*TASK DIRECTIONS:*
Put the lines of the items starting at the line containing "from the syringe" and ending at the line containing "Taken as: 3.5 mL", both included, into a JSON list of strings with one string per line. Skip blank lines and leave out the pictures.

*GIVEN INFORMATION:*
>>>
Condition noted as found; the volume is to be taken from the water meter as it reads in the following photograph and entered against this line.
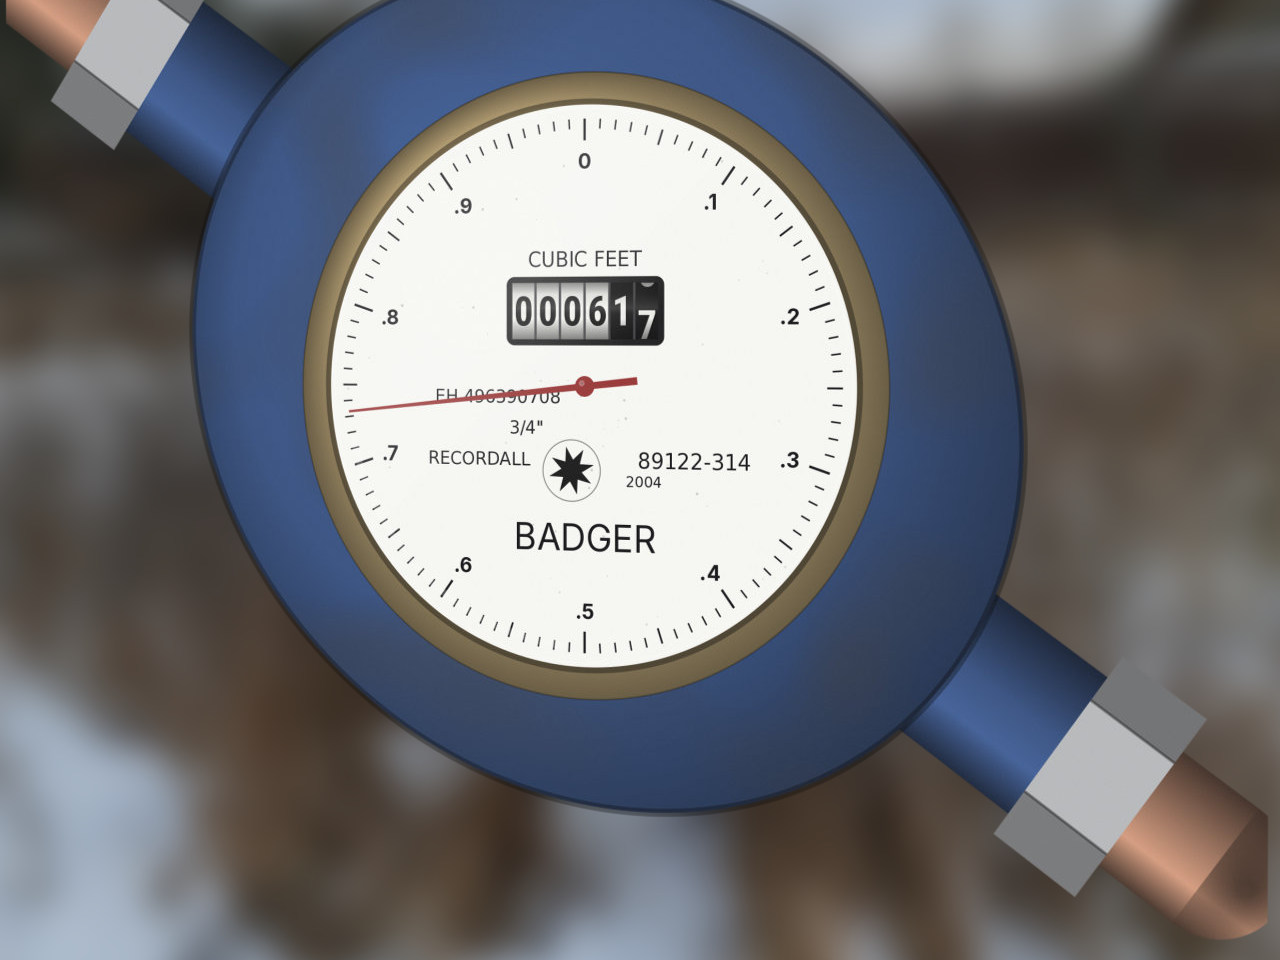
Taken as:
<<<
>>>
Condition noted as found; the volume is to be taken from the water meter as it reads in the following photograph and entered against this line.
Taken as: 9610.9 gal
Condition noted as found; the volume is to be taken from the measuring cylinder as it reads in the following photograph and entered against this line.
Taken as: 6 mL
<<<
>>>
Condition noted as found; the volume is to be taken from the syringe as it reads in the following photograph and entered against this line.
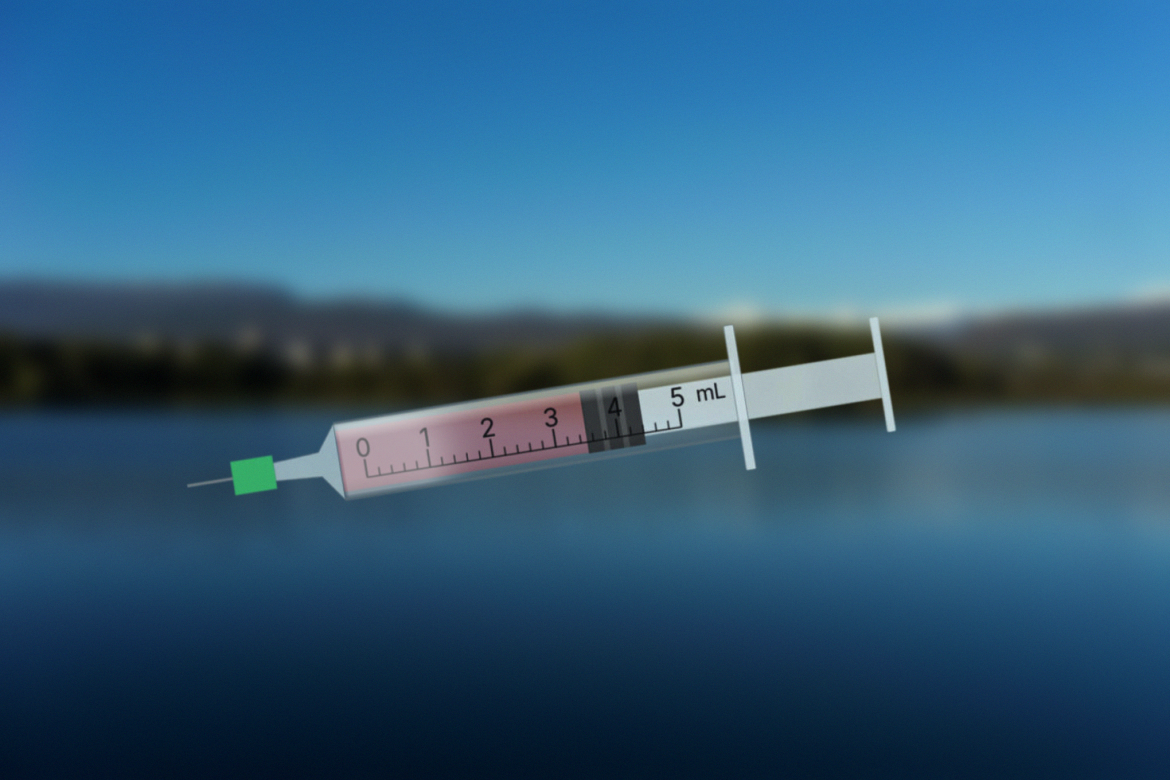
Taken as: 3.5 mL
<<<
*OUTPUT FOR THIS EXERCISE:*
[
  "Condition noted as found; the volume is to be taken from the syringe as it reads in the following photograph and entered against this line.",
  "Taken as: 3.5 mL"
]